The Social Factors Affecting Conservation Conflicts
Mitigating conflicts between humans and wild animals is common in the field of conservation. In a human-wild animal conflict, human behavior negatively impacts animals and biodiversity — or, an animal’s behavior has negative consequences for humans. In studying such conflicts, conservationists often focus on locating where they occur and reducing negative impacts on people, land, and wild animals where possible.
However, the authors of this paper make an interesting argument: conventional human-animal conflict mitigation ignores many human-to-human dynamics, such as competition between groups of people, socioeconomic factors, and local people’s attitudes and beliefs. They refer to these as “conservation conflicts,” which arise when preserving land or wild animals goes against the interests of a group of people.
For instance, animal farmers often oppose conservation measures for predatory animals like wolves. The disagreement progresses into a conflict when one group takes action against the interests of another, such as when conservationists close off land that a community depends upon for its livelihood, or when an animal is poached that another group wants to protect.
To address conservation conflicts effectively, these authors argue that we must take human dynamics into account. They introduce a new framework for dealing with such conflicts, one that calls for making visualization maps that factor in human-specific conflict features as well as ecological impacts of a given conflict (e.g., restrictions on land development or loss of habitat). Researchers can use these maps to predict “conservation conflict hotspots,” or areas especially prone to conservation conflicts. The maps can also shed light on underlying human drivers of conflict, which can improve strategies for resolving current ones or preventing future ones.

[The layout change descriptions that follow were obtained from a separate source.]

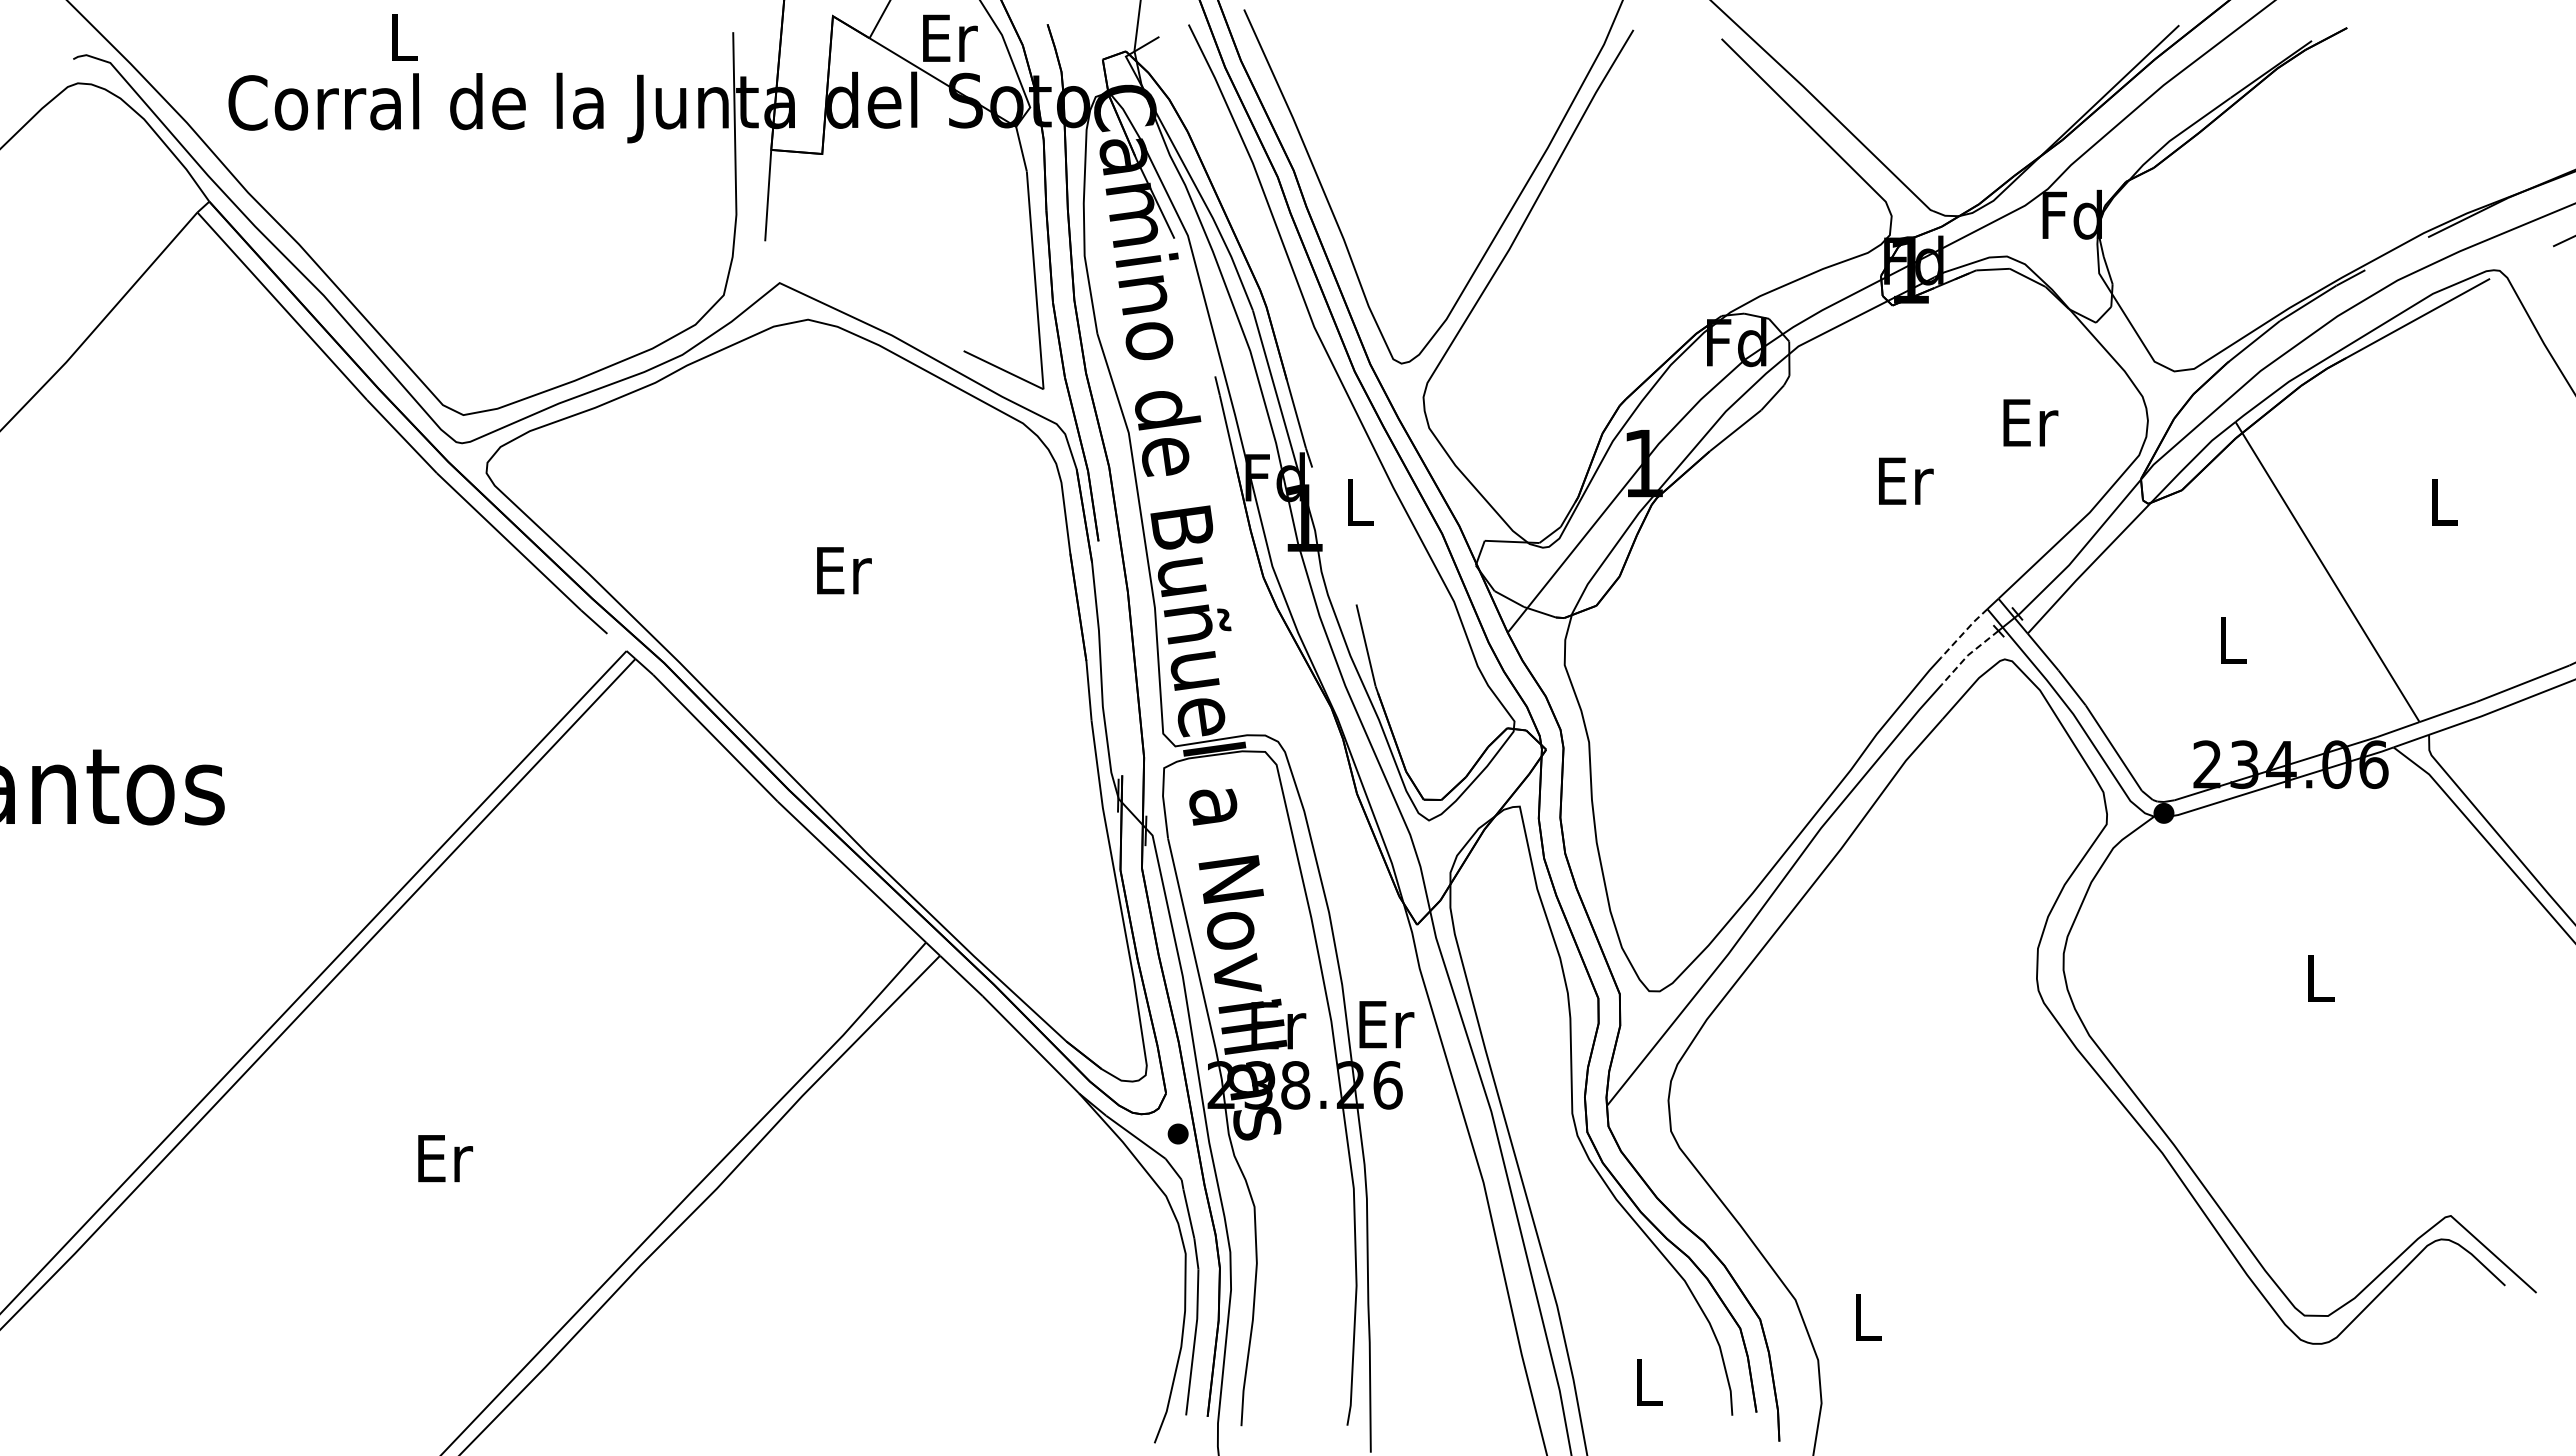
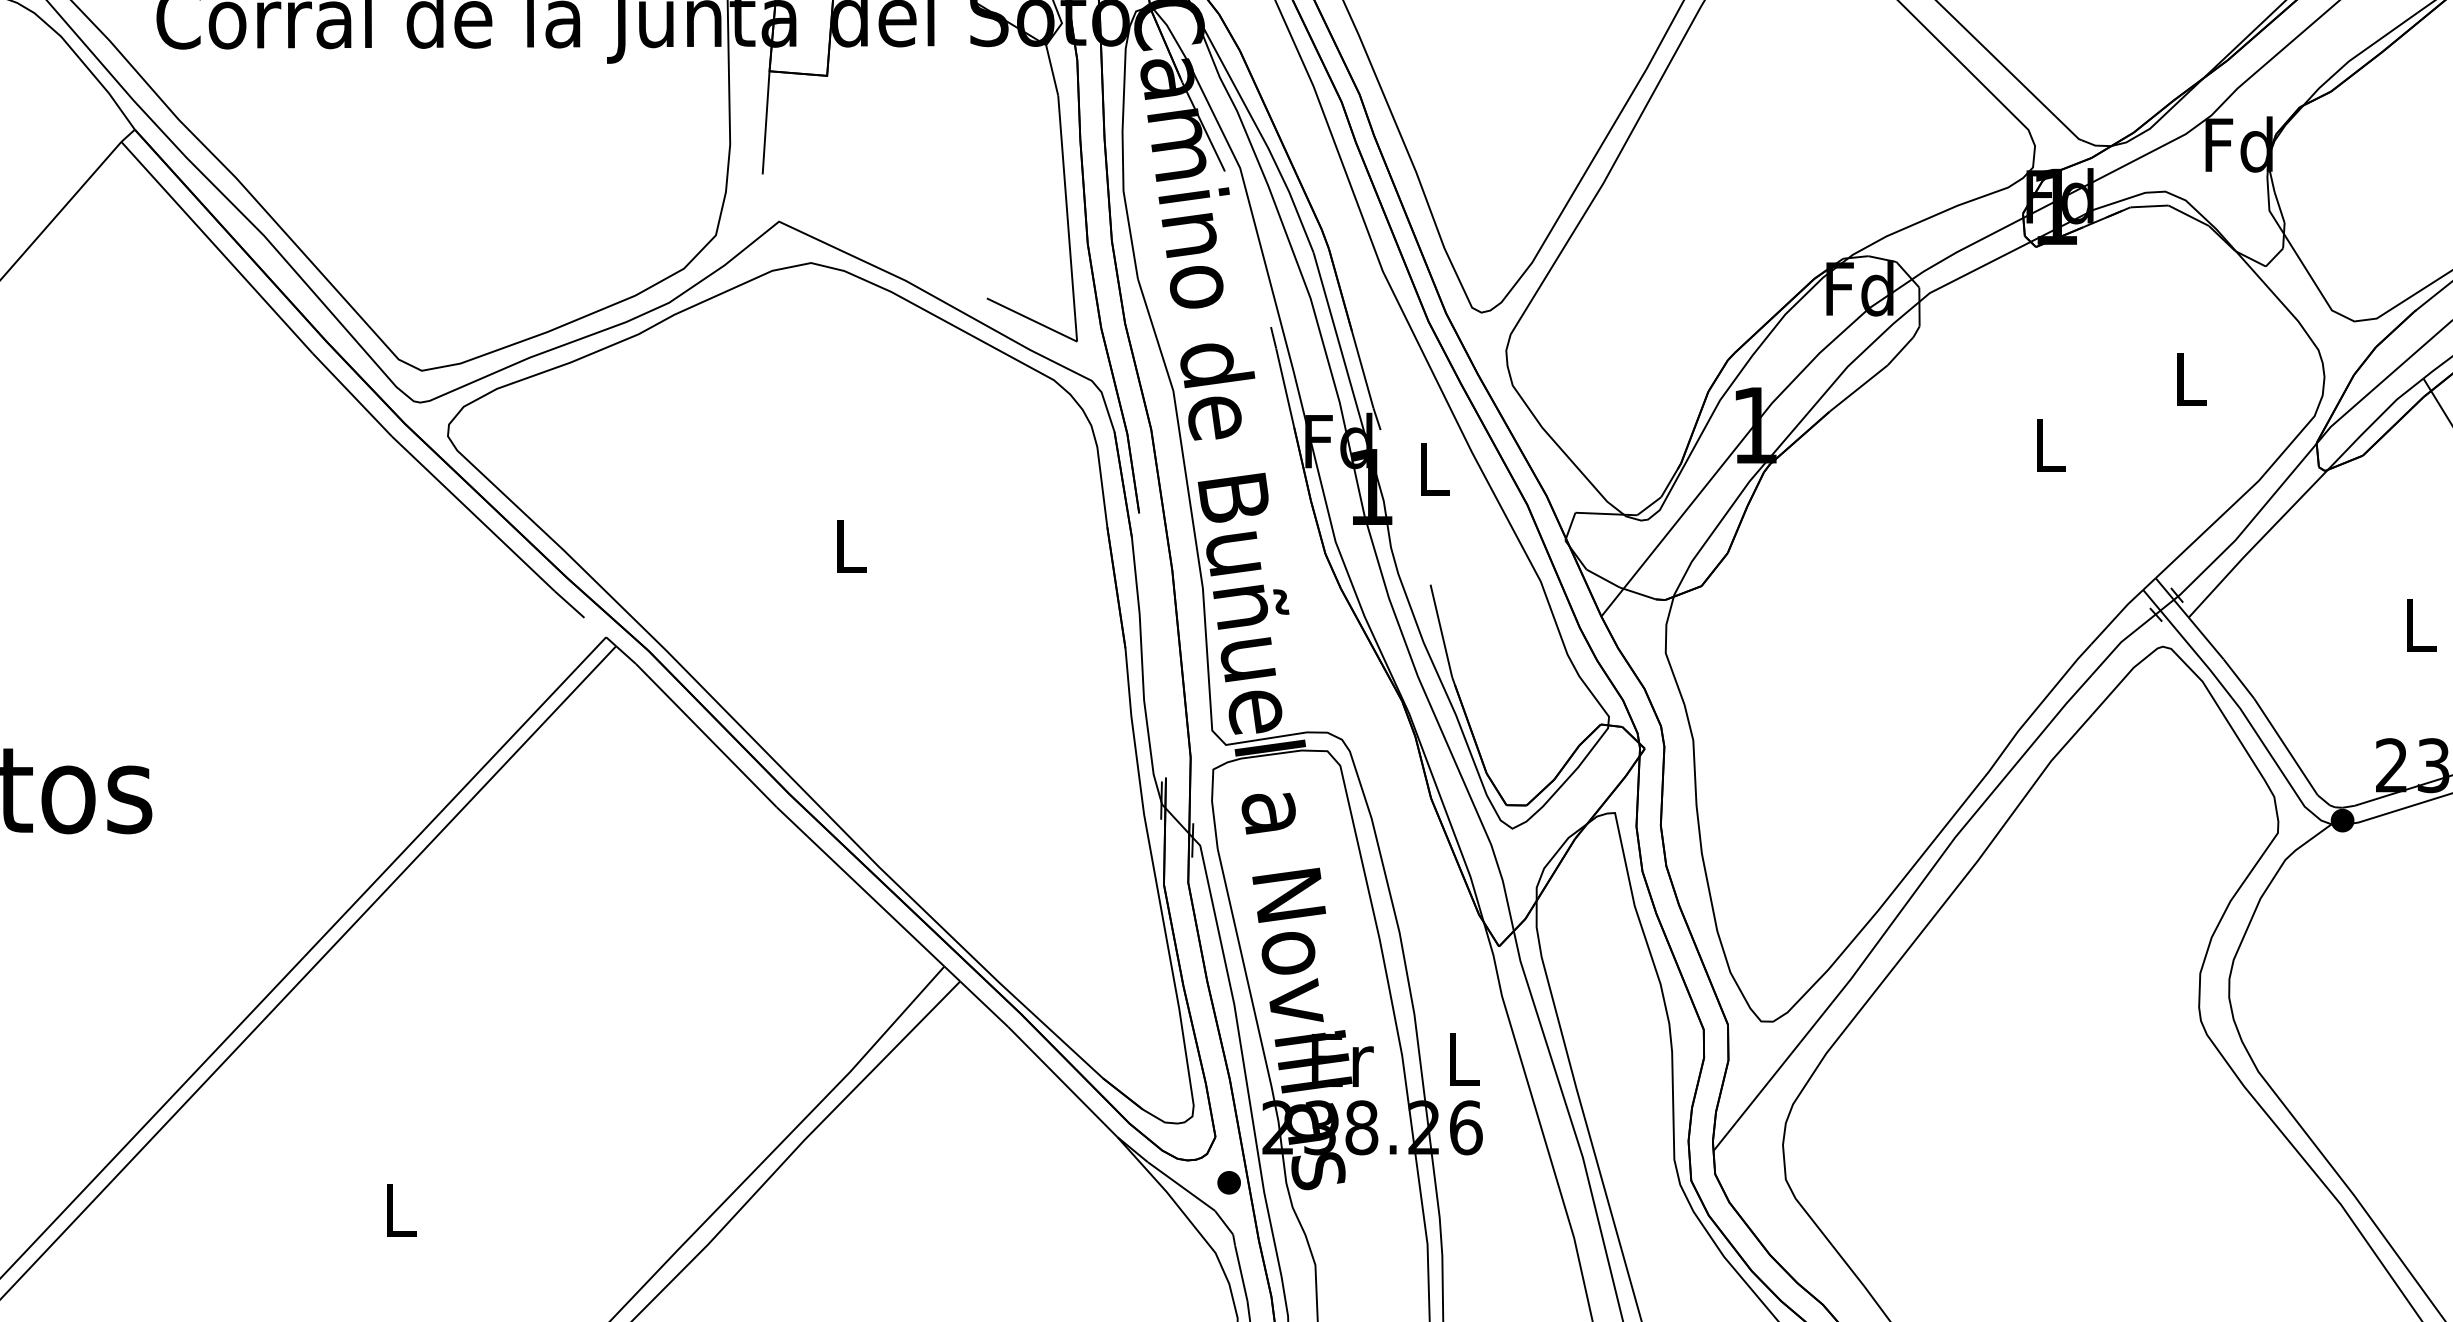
text: (2030, 422) -> (2191, 379), Er -> L
text: (1906, 480) -> (2051, 444), Er -> L
text: (844, 570) -> (852, 546), Er -> L
line: (1964, 632) -> (2117, 616), dashed -> solid
line: (1967, 655) -> (2120, 642), dashed -> solid
text: (1386, 1024) -> (1464, 1059), Er -> L
text: (445, 1158) -> (401, 1210), Er -> L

Because mapping all relevant human factors is a complex task, the authors focus on two key concepts: tolerance and risk perception. Tolerance relates to people’s willingness to coexist with wild animals or conservation efforts. For example, when a wild animal has religious significance, a community often has a high tolerance for coexistence (even if that animal poses a threat). On the other hand, a community may have low tolerance for a conservation initiative if it resents local government or conservation managers.
The other key concept, risk perception, relates to how people believe they will be affected by conservation efforts. For instance, a community that makes its living from forest resources may believe that conservation measures for forest predators pose a great risk, even if the actual impact of these predators is low. Crucially, tolerance and risk perception levels do not always correlate with a conflict’s impact on people, land, and wild animals in a predictable way.
According to the authors, conservation conflict hotspots will likely occur in areas of the map with low tolerance, high-risk perception, and large impacts on people, land, and wild animals. Identifying these areas will allow targeted action to prevent or resolve hotspots. Examples of such actions include zoning laws to reduce frequent encounters between humans and wild animals, or fencing to protect farmed animals from predators.
When a community doesn’t have reliable information about the actual risk of a given conservation measure, its members may have a high-risk perception even if the impact on humans is low. In these cases, educational campaigns can reduce the likelihood of conservation conflict.
Importantly, these maps can also call attention to areas where human inequality has a significant role in fueling conservation conflict. The authors give the example of marginalized communities, where opposition to conservation measures may stem from distrust of government or lack of economic opportunities. Efforts to build support for conservation measures in these communities must actively engage community members and address historical inequities.
While this map-based approach can improve the management of conservation conflicts, it has its challenges. First, the approach needs a reliable measure of tolerance and risk perception. This is difficult since local attitudes towards conservation can differ dramatically, even between neighboring communities. At the same time, global factors, such as the price of natural resources, also affect support for conservation. Second, producing these maps requires collaboration between conservation scientists and social scientists with expertise in human dynamics. To make this possible, the authors recommend that conservation organizations hire more social scientists. Lastly, the maps will only be useful if they contain accurate information about local areas and communities. This means that conservation organizations must engage with local governments and community leaders.
This paper presents another example of how understanding human socioeconomic and cultural factors as well as attitudes and beliefs can lead to more effective animal advocacy. The importance of human dynamics in conservation conflicts also reminds us that animal issues are often linked to human issues, particularly social justice. As the authors note, a conservation conflict might actually be a symptom of underlying social injustice. Working to address social injustice can lead to progress for humans and nonhuman animals.